Il Sultano vuole i Caccia – Per Erdogan ottenere i nuovi jet americani e i pacchetti di aggiornamento per gli F-16 già in dotazione all’aeronautica turca è indispensabile per evitare che le sue forze aree diventino obsolete, soprattutto nel momento in cui la Grecia è riuscita a ottenere dagli Usa i più recenti F-35. A questi jet era interessata anche la Turchia, ma l’acquisto dei sistemi di difesa russi S-400 ha mandato in fumo l’accordo con gli Stati Uniti, costringendo la Turchia a ripiegare sugli F-16 o su altri modelli prodotti in Europa. Erdogan infatti è in trattative anche per l’acquisto dei Typhoon e sembra interessato ai Saab JAS 39 Gripen della Svezia. In entrambi i casi però ci sono dei problemi difficili da superare: la Germania, coinvolta nella costruzione dei caccia europei, è contraria a un accordo con la Turchia, mentre la Svezia è da tempo ai ferri corti con Ankara per la questione dell’adesione alla Nato. Stoccolma infatti è ancora in attesa del via libera definitivo da parte del parlamento turco, mentre Ankara continua a chiedere agli Usa gli F-16 come moneta di scambio.

Raid sui curdi – Per il presidente americano non ci sarebbero problemi a vendere i caccia alla Turchia, ma il Congresso non è d’accordo con Joe Biden. Fino a poco fa i consiglieri temevano che Ankara potesse usare gli F-16 contro al Grecia, con cui la Turchia ha delle dispute territoriali aperte, ma il recente riavvicinamento tra le due parti rende meno giustificabile l’opposizione del Consiglio. A guardare con preoccupazione alla vendita dei jet ad Ankara sono però i curdi del Rojava, ancora una volta sotto attacco. La Turchia negli ultimi mesi ha intensificato i bombardamenti contro il nord della Siria utilizzando non solo i droni ma anche gli F-16 già in dotazione alle sue forze aeree.
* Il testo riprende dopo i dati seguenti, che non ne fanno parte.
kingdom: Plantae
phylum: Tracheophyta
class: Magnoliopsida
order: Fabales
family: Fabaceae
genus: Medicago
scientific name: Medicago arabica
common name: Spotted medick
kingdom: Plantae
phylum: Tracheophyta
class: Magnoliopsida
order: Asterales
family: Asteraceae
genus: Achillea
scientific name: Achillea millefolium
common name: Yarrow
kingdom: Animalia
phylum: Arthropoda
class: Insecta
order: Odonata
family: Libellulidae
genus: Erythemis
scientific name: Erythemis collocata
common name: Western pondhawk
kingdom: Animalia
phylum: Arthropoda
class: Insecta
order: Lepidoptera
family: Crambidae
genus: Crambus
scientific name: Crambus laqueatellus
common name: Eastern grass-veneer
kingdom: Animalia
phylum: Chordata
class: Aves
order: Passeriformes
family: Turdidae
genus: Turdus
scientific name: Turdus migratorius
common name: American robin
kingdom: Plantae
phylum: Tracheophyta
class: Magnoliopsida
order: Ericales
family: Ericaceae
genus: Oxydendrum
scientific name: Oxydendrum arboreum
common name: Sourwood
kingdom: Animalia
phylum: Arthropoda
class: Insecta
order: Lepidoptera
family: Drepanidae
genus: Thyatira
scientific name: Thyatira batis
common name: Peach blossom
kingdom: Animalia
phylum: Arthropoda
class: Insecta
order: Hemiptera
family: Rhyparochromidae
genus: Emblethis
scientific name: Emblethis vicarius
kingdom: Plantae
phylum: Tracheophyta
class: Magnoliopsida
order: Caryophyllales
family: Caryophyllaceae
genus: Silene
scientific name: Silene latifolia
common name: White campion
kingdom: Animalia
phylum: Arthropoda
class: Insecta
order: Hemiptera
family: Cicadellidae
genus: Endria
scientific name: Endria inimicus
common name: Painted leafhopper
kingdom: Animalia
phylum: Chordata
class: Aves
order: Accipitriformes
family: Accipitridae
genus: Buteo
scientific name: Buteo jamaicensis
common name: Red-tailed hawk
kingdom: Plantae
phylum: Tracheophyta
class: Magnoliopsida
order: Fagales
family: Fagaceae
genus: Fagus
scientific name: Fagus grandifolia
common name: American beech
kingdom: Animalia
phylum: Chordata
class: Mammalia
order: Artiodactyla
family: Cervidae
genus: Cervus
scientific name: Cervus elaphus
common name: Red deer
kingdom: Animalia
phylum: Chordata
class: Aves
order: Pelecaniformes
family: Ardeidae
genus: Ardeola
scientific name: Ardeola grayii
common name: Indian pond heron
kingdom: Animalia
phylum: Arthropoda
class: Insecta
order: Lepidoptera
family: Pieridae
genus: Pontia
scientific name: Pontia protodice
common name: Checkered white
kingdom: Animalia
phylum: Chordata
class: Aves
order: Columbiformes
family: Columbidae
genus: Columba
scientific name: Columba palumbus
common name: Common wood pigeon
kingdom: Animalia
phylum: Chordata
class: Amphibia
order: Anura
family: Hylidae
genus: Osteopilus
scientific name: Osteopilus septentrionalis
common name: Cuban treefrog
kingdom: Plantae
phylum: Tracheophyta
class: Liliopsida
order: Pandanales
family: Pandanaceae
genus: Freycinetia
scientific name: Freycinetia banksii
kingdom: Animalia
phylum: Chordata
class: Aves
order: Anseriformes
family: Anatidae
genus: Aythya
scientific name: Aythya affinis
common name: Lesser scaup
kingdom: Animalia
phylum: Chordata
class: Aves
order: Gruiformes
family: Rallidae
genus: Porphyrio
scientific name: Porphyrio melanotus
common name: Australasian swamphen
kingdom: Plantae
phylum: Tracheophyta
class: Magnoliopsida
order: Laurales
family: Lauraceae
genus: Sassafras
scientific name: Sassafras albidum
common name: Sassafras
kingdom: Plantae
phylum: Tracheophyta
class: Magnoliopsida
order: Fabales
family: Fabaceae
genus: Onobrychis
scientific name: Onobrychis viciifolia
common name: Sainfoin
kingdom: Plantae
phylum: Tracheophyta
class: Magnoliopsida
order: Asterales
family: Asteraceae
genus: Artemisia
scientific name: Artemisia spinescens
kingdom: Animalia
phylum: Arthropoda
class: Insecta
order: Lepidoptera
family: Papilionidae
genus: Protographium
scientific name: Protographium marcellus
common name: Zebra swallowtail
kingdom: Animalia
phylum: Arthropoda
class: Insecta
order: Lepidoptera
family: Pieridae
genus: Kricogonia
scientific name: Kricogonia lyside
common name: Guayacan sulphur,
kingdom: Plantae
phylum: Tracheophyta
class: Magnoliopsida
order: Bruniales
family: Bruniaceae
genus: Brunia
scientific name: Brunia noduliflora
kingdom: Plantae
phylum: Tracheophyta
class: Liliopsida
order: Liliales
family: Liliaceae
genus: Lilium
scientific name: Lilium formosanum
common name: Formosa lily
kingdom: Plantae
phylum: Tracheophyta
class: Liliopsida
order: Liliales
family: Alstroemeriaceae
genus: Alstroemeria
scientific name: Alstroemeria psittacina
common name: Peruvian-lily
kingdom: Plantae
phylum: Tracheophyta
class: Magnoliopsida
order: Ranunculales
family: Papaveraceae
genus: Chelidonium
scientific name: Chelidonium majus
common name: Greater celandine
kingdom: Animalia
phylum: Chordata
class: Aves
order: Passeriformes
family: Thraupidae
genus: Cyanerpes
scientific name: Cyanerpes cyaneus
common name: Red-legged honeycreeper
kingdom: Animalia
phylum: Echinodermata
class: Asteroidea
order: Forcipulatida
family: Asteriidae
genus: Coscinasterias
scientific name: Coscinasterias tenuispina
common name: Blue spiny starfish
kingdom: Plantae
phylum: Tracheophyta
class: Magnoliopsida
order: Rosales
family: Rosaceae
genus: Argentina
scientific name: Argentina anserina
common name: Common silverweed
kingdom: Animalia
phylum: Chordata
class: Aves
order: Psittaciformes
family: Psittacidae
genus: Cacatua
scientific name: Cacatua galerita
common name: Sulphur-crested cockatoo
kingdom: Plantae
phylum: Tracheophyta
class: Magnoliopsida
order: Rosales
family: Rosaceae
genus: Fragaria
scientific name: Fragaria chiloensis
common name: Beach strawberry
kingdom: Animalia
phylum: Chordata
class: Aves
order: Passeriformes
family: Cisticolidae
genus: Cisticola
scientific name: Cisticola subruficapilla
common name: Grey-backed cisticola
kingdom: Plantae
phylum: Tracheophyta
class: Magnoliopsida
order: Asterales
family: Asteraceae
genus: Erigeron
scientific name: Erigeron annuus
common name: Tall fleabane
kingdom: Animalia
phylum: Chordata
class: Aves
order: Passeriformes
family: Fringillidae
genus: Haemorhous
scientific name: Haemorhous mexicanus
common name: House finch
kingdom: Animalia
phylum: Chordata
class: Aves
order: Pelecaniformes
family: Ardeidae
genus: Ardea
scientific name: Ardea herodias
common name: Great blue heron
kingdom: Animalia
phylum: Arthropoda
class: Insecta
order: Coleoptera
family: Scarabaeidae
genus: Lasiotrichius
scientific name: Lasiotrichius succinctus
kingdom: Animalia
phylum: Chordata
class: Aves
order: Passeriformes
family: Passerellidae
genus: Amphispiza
L’asse Usa-Curdi – A finire nel mirino sono state anche le infrastrutture civili: come denunciato dall’Amministrazione autonoma, le bombe turche hanno colpito stazioni, centrali elettriche, siti di stoccaggio del carburante e del grano, industrie e sedi politiche. Secondo i dati Syrian Observatory for Human Rights, l’osservatorio con base a Londra, nel 2023 la Turchia ha condotto 117 attacchi contro il Rojava, l’ultimo il 23 dicembre. Ufficialmente, il bombardamento di fine anno è arrivato in risposta all’attacco del Partito dei lavoratori curdo (Pkk) contro i soldati turchi, ma in un’intervista esclusiva ad Al-Monitor il capo delle forze curdo-arabe del Rojava ha negato ogni coinvolgimento. Il Pkk, ha sottolineato Mazlum Kobane, non opera in Rojava e non ha lanciato alcuna operazione dai territori del nord-est della Siria, per cui la risposta turca è ingiustificata. Per Ankara, però, è fondamentale evitare l’espansione dell’Amministrazione autonoma del nord-est della Siria, percepita come una minaccia esistenziale allo Stato turco. Per questo motivo sul tavolo delle trattative tra Turchia e Stati Uniti ci sarebbe anche la fine della cooperazione tra americani e curdi. Le due parti collaborano per contrastare il terrorismo e debellare le ultime cellule dell’Isis ancora attive in territorio siriano, ma secondo Kobane la mancata condanna degli attacchi turchi contro il Rojava non lascia ben sperare. Il rischio è che gli Usa abbandonino ancora una volta i curdi per ottenere in cambio l’adesione della Svezia alla Nato, accontentando così l’ennesima richiesta della Turchia.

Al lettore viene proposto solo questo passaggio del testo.